As /DX (US Dollar Index futures) has now clearly taken out the 91.081 target/resistance, I’ve added the next target around 92.038 on the 60-minute chart below.
/E7 (Euro futures) is approaching my next price target zone (T3) of 1.1952-1.1922. As I expect a reaction if/when T3 is hit, that does allow for the potential for a concurrent rally in equities and the Euro depending on how strong the bounce in the Euro/pullback in the $USD is if & when that proves to be the case. As such, I continue to put a higher emphasis on waiting for sell signals on the stock market & some of the market-leading FAAMG+T stocks such as AAPL & TSLA for a sell signal on major stock indices as the divergences between the Dollar/Euro and the stock market could continue for some time.
The 60-minute chart below lists some potential near-term pullback targets for /NQ (Nasdaq 100 futures) should the $USD continue to rally AND we get the sell signals in AAPL, TSLA, & QQQ that have been highlighted in recent videos.
Bottom line: The technicals have so far played out as the charts indicated for a significant trend reversal (rally) in the US Dollar & of the three major Dollar-sensitive assets, only gold has corrected in lock-step with the rally in the Dollar with stocks & crude oil (which often tend to rise & fall together on economic growth expectations) so far shrugging off the rally in the Dollar.

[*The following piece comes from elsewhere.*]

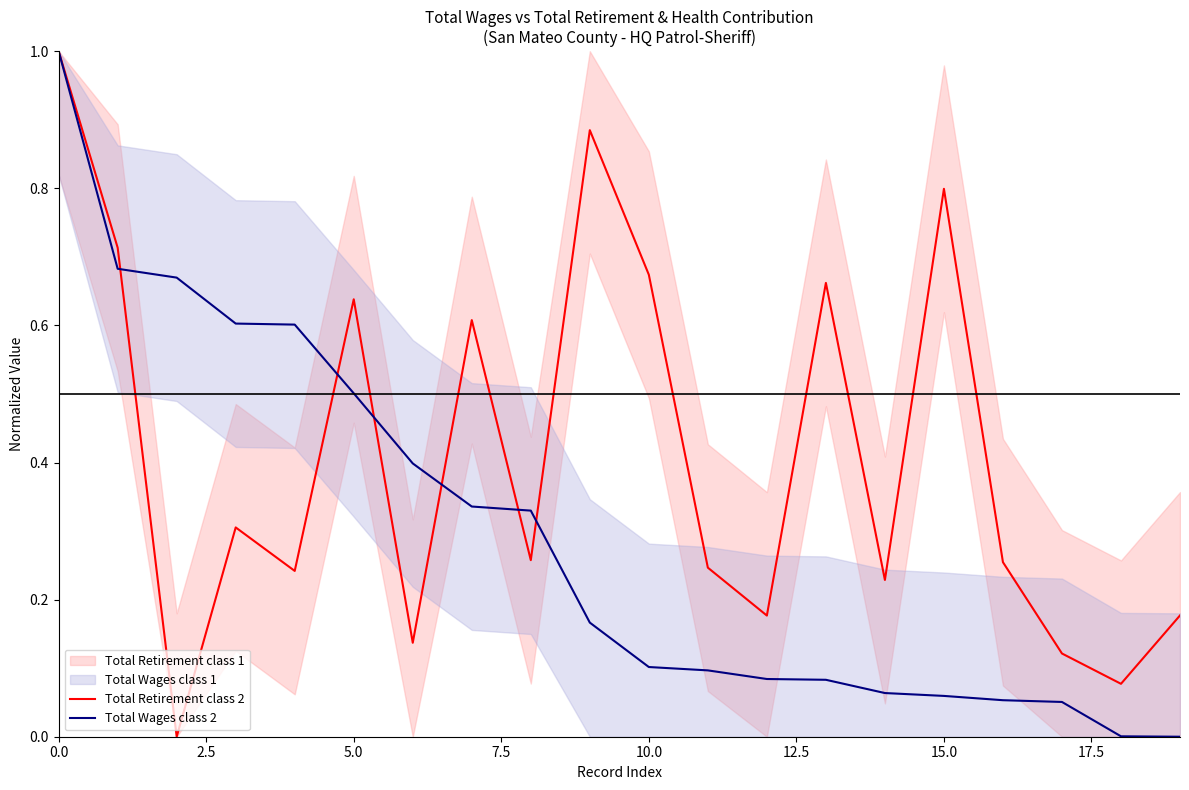

Is the value of Total Wages class 2 at 17 greater than the value of Total Retirement class 2 at 7.5?

No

The longer the disconnect of the typically inverse relationship between the Dollar and stocks/crude, the stronger the reversion to the mean is likely to be once it comes. However, the big question remains: Will that mean reversion come in the form of the next big leg down in the $USD, stocks down, or a combination of the two? The answer to that question will most likely depend on whether we get some decent sell signals in the stock market and several of the market-leading stocks or not.